At the beginning of the season, a random draw is performed in order to create the calendar. Teams are grouped two by two to decide the matches.
Game after game, the calendar is filled with the results, showing the progress of all teams.
A match is a set of 2 games.
The first game is hosted by the platform who has been choosen first during the random draw. The platform who has been choosen second will host the second encounter.
It’s the responsability of the host to prepare all technical details for both teams: place, network, electricity…
Points from both games are summed, the teams with the bigger score pass the round and is qualified for the next step.
A month before the game, a random draw is performed to choose a scope among the pool of scopes brought by platforms who do not participate that game. Then this scope is removed from the pool.
Two accounts with the teams name are created on the platform who belong the randomly choosen scope.
A game is height hours long, no break. Only issues reported during this period are used to calculate the points of the two fighting teams. See “Scoring”. Any extra reports after the end of time are considered as null.
Accepted scopes are:
- Host IP: provide the CIDR
- API: provide the url
- Mobile app: provide the package name from Android Play Store and/or IOS App Store
- Web app: provide the domains and subdomains
- Source code: provide the url where it can be downloaded
- IoT: provide the product
- Car: provide the car
It’s the responsability of the platform owner of the scope to provide all necessary credentials for 2 teams.
It’s the responsability of the platform owner of the scope to communicate with the customer the details regarding the game (date/time, ips…).

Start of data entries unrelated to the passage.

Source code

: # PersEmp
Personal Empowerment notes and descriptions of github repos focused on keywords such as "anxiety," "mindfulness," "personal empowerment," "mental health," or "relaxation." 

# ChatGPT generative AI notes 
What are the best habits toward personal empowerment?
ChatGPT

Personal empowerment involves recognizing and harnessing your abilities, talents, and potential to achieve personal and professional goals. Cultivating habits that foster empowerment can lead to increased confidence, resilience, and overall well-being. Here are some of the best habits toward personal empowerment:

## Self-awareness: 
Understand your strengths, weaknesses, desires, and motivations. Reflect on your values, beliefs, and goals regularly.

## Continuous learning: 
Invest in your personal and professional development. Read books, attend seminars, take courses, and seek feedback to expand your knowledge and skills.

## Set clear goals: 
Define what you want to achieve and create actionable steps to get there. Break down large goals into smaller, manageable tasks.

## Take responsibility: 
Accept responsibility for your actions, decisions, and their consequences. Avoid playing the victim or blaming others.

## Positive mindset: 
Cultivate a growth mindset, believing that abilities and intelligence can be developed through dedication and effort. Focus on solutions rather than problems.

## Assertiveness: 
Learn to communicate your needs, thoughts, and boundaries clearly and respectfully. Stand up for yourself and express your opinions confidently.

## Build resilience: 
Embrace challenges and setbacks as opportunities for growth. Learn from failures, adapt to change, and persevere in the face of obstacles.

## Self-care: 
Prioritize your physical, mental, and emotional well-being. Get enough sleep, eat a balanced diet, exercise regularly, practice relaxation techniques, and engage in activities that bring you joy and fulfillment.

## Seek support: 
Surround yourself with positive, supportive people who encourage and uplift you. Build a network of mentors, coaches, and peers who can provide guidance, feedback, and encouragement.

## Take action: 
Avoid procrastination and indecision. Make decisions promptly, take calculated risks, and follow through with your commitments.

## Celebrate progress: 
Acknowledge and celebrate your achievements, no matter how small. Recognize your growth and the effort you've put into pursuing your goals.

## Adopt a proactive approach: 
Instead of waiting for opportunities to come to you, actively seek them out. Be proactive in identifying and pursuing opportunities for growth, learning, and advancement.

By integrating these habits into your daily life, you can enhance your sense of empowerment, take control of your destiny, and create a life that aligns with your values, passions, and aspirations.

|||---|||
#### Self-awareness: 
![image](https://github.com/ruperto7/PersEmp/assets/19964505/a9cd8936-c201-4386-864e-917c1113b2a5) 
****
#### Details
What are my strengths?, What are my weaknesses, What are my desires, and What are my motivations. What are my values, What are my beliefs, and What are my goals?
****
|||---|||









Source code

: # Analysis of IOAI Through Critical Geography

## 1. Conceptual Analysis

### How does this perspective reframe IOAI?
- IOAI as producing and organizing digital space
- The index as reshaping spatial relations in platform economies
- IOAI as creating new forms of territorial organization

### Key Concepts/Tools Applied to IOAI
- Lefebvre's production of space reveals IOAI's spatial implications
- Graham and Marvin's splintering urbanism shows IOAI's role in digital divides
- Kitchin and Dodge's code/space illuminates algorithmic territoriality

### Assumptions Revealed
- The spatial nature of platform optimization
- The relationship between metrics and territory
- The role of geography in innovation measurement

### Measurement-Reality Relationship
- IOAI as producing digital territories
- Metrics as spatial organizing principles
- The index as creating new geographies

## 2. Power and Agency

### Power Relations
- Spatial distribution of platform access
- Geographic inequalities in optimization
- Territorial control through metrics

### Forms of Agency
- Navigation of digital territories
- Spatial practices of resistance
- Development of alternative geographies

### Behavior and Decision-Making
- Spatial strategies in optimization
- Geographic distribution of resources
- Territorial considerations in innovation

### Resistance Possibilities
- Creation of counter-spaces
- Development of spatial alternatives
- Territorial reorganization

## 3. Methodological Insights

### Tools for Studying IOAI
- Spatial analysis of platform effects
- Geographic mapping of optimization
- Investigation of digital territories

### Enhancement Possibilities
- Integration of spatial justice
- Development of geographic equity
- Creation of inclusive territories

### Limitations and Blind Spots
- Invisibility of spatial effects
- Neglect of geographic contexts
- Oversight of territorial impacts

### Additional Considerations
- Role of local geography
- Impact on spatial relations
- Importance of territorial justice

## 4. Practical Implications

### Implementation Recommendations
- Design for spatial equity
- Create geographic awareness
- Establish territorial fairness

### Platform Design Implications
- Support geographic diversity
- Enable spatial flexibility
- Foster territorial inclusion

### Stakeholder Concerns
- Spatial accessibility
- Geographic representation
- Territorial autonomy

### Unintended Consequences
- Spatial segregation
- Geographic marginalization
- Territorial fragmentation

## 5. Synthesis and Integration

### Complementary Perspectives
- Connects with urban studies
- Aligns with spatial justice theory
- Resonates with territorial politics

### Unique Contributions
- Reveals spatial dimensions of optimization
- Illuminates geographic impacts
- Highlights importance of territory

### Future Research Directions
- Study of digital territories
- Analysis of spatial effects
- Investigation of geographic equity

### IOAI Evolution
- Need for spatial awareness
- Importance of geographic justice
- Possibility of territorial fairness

Reports are handled during the game by a triager employee of the platform owner of the randomly choosen scope, he is the referee. This implies that he must be aware of the date of the game, as well as the customer. It’s the responsability of the platform owner of the scope to take care about the technical problems that could occur during the game.
While bounties can be awarded after the game, the severity of all reports is properly estimated a maximum of 1 hour after the end of the game.
It’s the decision of the platforms with the agreement of their customers to disclose informations regarding their own scopes/reports. Players are not allowed to reveal any details about the customers/scopes/reports outside the games.
Every accepted report is awarded with points according his criticity. The official Bugcrowd rating system is used as a base reference to estimate severities.
P1 (critical): 100 points.
P2 (high): 50 points.
P3 (medium): 20 points.
P4 (low): 10 points.
P5 (informative): 1 points.
Winning the game
The winner is the team who get the most points in a game. In case of equality, the fastest report is awarded with a bonus of 100 points which is enough to get a winner.